# restaurants on Grand Caymen



## dgleason (Oct 2, 2012)

I will be headed to Grand Caymen the end of October and would like some suggestions for inexpensive/reasonable resturants for dinner.  We are staying in the 7 mile beach area.  I am hearing from so many people that the restaurants are very expensive.  We eat breakfast and lunch in our unit. Thanks so much for your help.:whoopie:


----------



## Pappy Mentos (Oct 2, 2012)

The best meal we had in GC during our trip last year was at the Tim Buk Tuu. It is a small, storefront restaurant in West Bay that is open for breakfast, lunch and dinner. The portions were large and the prices were very reasonable. Since it only had indoor seating for about 20, you may want to try an early dinner to avoid a crowd.


----------



## classiclincoln (Oct 3, 2012)

I put our restaurant reviews in my review of the Grand Caymanian Resort in the TUG Marketplace.  Check it out.  Trip Advisor is also a good place.


----------



## Htoo0 (Oct 3, 2012)

There are a number of nice restaurants on Grand Cayman but what would you consider inexpensive/reasonable?  Grand Cayman-home of the $10 hamburger. ;-)


----------



## amanda14 (Oct 4, 2012)

Grand Cayman and inexpensive is an oxymoron


----------



## mecllap (Oct 6, 2012)

If you go to a "restaurant" you will likely find rather high prices.  More casual places like the Sunset House (wonderful at sunset time) or Coconut Joe's -- the prices are rather reasonable.  I second checking out the Trip Advisor Grand Cayman forum -- lots of good info on eating places.  "Eats" across from the Westin is almost a diner -- cheap breakfast (use coupon -- pick up the books at the airport).  I have a couple of trips described in my blog (below link), but unfortunately didn't finish writing up the last trip.  I don't eat out much, tho, but I do visit various sites aroung the island -- I recommend getting a rental car if you can.

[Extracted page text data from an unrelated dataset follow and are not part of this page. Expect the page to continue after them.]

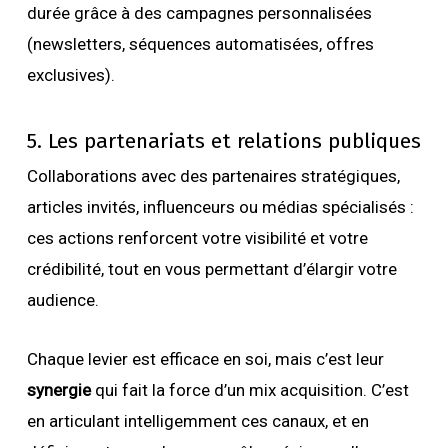
durée grâce à des campagnes personnalisées
(newsletters, séquences automatisées, offres
exclusives).
5. Les partenariats et relations publiques
Collaborations avec des partenaires stratégiques,
articles invités, influenceurs ou médias spécialisés :
ces actions renforcent votre visibilité et votre
crédibilité, tout en vous permettant d’élargir votre
audience.
Chaque levier est efficace en soi, mais c’est leur
synergie
qui fait la force d’un mix acquisition. C’est
en articulant intelligemment ces canaux, et en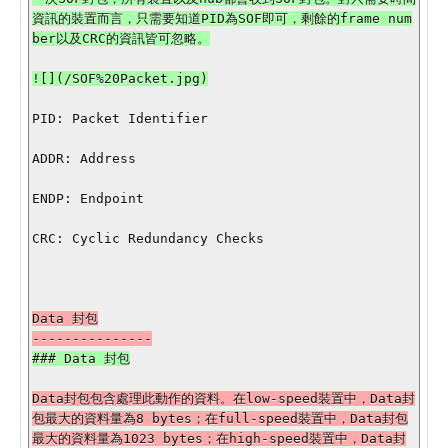
資訊的裝置而言，只需要知道PID為SOF即可，剩餘的frame num
![](/SOF%20Packet.jpg)

PID: Packet Identifier

ADDR: Address 

ENDP: Endpoint 

CRC: Cyclic Redundancy Checks 

Data 封包

Data封包包含處理此動作的資料。在low-speed裝置中，Data封
包最大的資料量為8 bytes；在full-speed裝置中，Data封包
最大的資料量為1023 bytes；在high-speed裝置中，Data封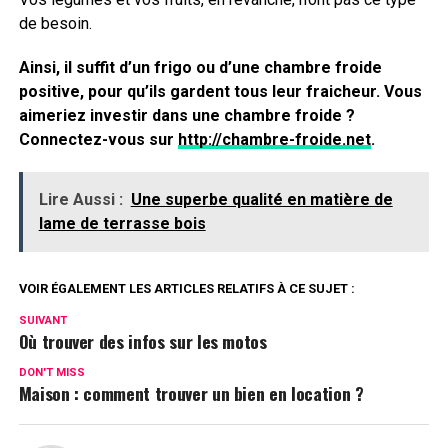
de besoin.
Ainsi, il suffit d’un frigo ou d’une chambre froide
positive, pour qu’ils gardent tous leur fraicheur. Vous
aimeriez investir dans une chambre froide ?
Connectez-vous sur
http://chambre-froide.net
.
Lire Aussi :
Une superbe qualité en matière de
lame de terrasse bois
VOIR ÉGALEMENT LES ARTICLES RELATIFS À CE SUJET :
SUIVANT
Où trouver des infos sur les motos
DON'T MISS
Maison : comment trouver un bien en location ?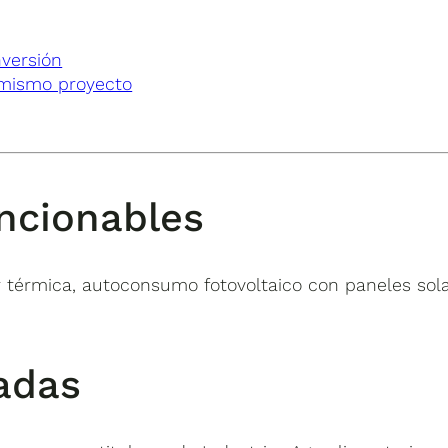
nversión
 mismo proyecto
ncionables
ar térmica, autoconsumo fotovoltaico con paneles sol
adas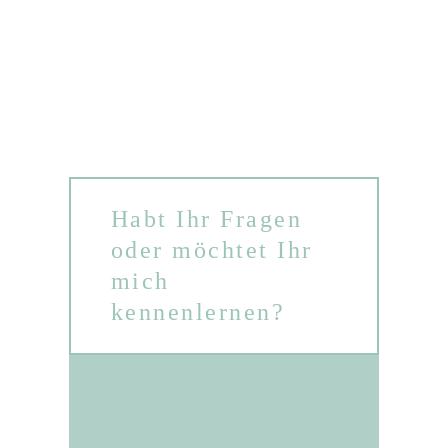
Habt Ihr Fragen
oder möchtet Ihr
mich
kennenlernen?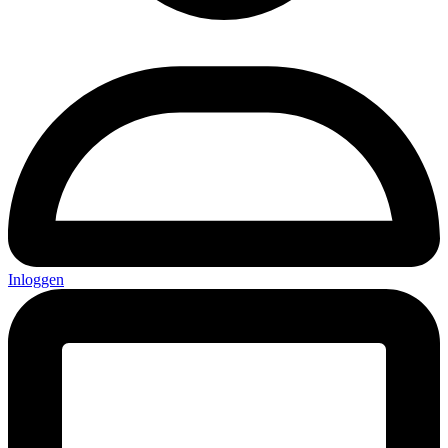
Inloggen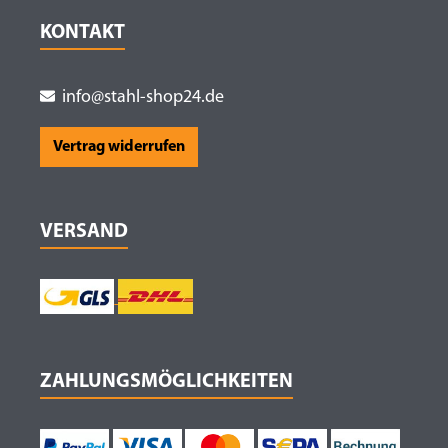
KONTAKT
info@stahl-shop24.de
Vertrag widerrufen
VERSAND
ZAHLUNGSMÖGLICHKEITEN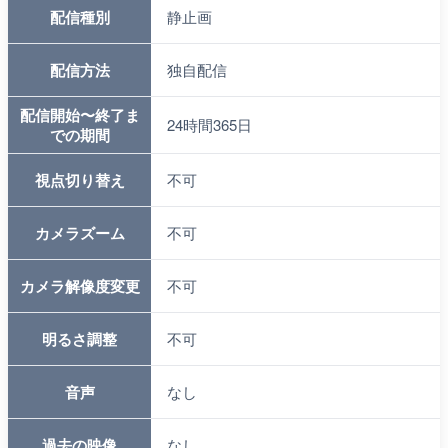
配信種別
静止画
配信方法
独自配信
配信開始〜終了ま
24時間365日
での期間
視点切り替え
不可
カメラズーム
不可
カメラ解像度変更
不可
明るさ調整
不可
音声
なし
過去の映像
なし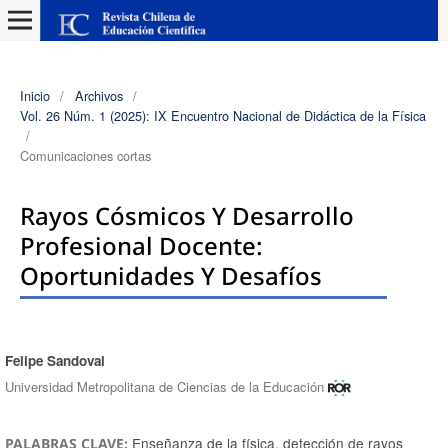
Inicio
/
Archivos
/
Vol. 26 Núm. 1 (2025): IX Encuentro Nacional de Didáctica de la Física
/
Comunicaciones cortas
Rayos Cósmicos Y Desarrollo
Profesional Docente:
Oportunidades Y Desafíos
Felipe Sandoval
Autores/as
Universidad Metropolitana de Ciencias de la Educación
Enseñanza de la física, detección de rayos
PALABRAS CLAVE: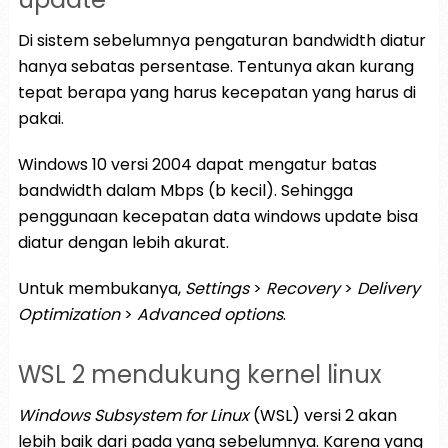
Di sistem sebelumnya pengaturan bandwidth diatur
hanya sebatas persentase. Tentunya akan kurang
tepat berapa yang harus kecepatan yang harus di
pakai.
Windows 10 versi 2004 dapat mengatur batas
bandwidth dalam Mbps (b kecil). Sehingga
penggunaan kecepatan data windows update bisa
diatur dengan lebih akurat.
Untuk membukanya,
Settings
>
Recovery
>
Delivery
Optimization
>
Advanced options
.
WSL 2 mendukung kernel linux
Windows Subsystem for Linux
(WSL) versi 2 akan
lebih baik dari pada yang sebelumnya. Karena yang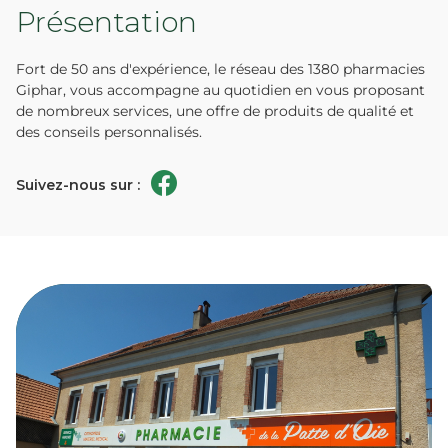
Présentation
Fort de 50 ans d'expérience, le réseau des 1380 pharmacies
Giphar, vous accompagne au quotidien en vous proposant
de nombreux services, une offre de produits de qualité et
des conseils personnalisés.
Suivez-nous sur :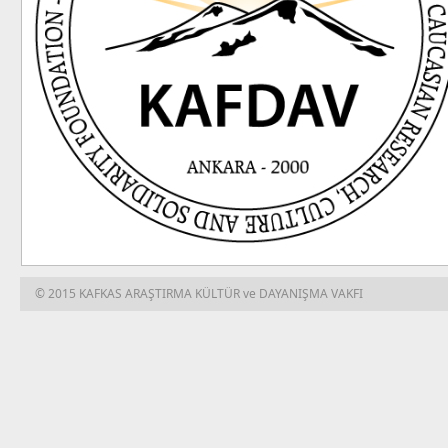
© 2015 KAFKAS ARAŞTIRMA KÜLTÜR ve DAYANIŞMA VAKFI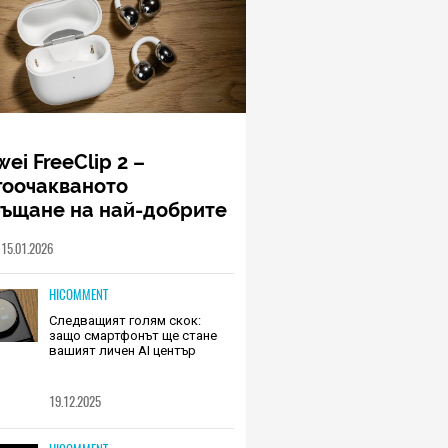
ei FreeClip 2 –
гоочакваното
ръщане на най-добрите
шалки на Huawei (РЕВЮ)
15.01.2026
HICOMMENT
Следващият голям скок:
защо смартфонът ще стане
вашият личен AI център
19.12.2025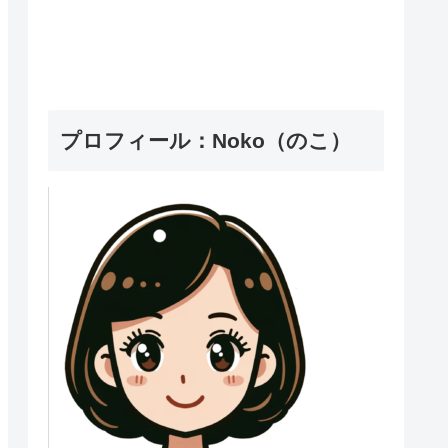
プロフィール：Noko（のこ）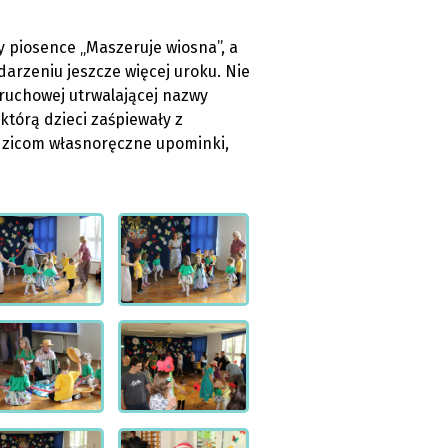
y piosence „Maszeruje wiosna”, a
arzeniu jeszcze więcej uroku. Nie
ruchowej utrwalającej nazwy
tórą dzieci zaśpiewały z
dzicom własnoręczne upominki,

http://www.travelblog.org/Bloggers/mecllap/page-4.html


----------



## caribbeansun (Oct 8, 2012)

What's reasonable to one is expensive to another so it's hard to provide meaningful advice without an actual number.

Cayman is generally considered to be expensive but that depends on what you want to eat.  

Towards the lower end of the price scale you should be looking at the following (may get out for less than 20CI per person, no drinks):

Chicken! Chicken!
Lone Star
Deckers
Margaritaville
Burger King/KFC


Mid-range (figure on no less than 20CI per plate, no drinks):
Ragazzi
Yoshi Sushi
Over the Edge

At the higher end (if you have to ask the price, don't go):
Grand Old House
Pappagallo
Calypso Grill
Hemingways


You can eat for less on island, you just can't drink for less.  So if you plan on having dinner and having a couple of drinks you're going to pay.




dgleason said:


> I will be headed to Grand Caymen the end of October and would like some suggestions for inexpensive/reasonable resturants for dinner.  We are staying in the 7 mile beach area.  I am hearing from so many people that the restaurants are very expensive.  We eat breakfast and lunch in our unit. Thanks so much for your help.:whoopie:


----------



## Htoo0 (Oct 8, 2012)

I consider that very good and accurate information, Caribbeansun. Over the Edge and Pappagallo's are a couple of our personal favorites. We also never miss at least one stop at Casanova's (by the Sea) and Hard Rock Cafe. Haven't been to The Lighthouse for a while but remember it as being very good as well as somewhat expensive. Last trip we found Tukka to be good also.


----------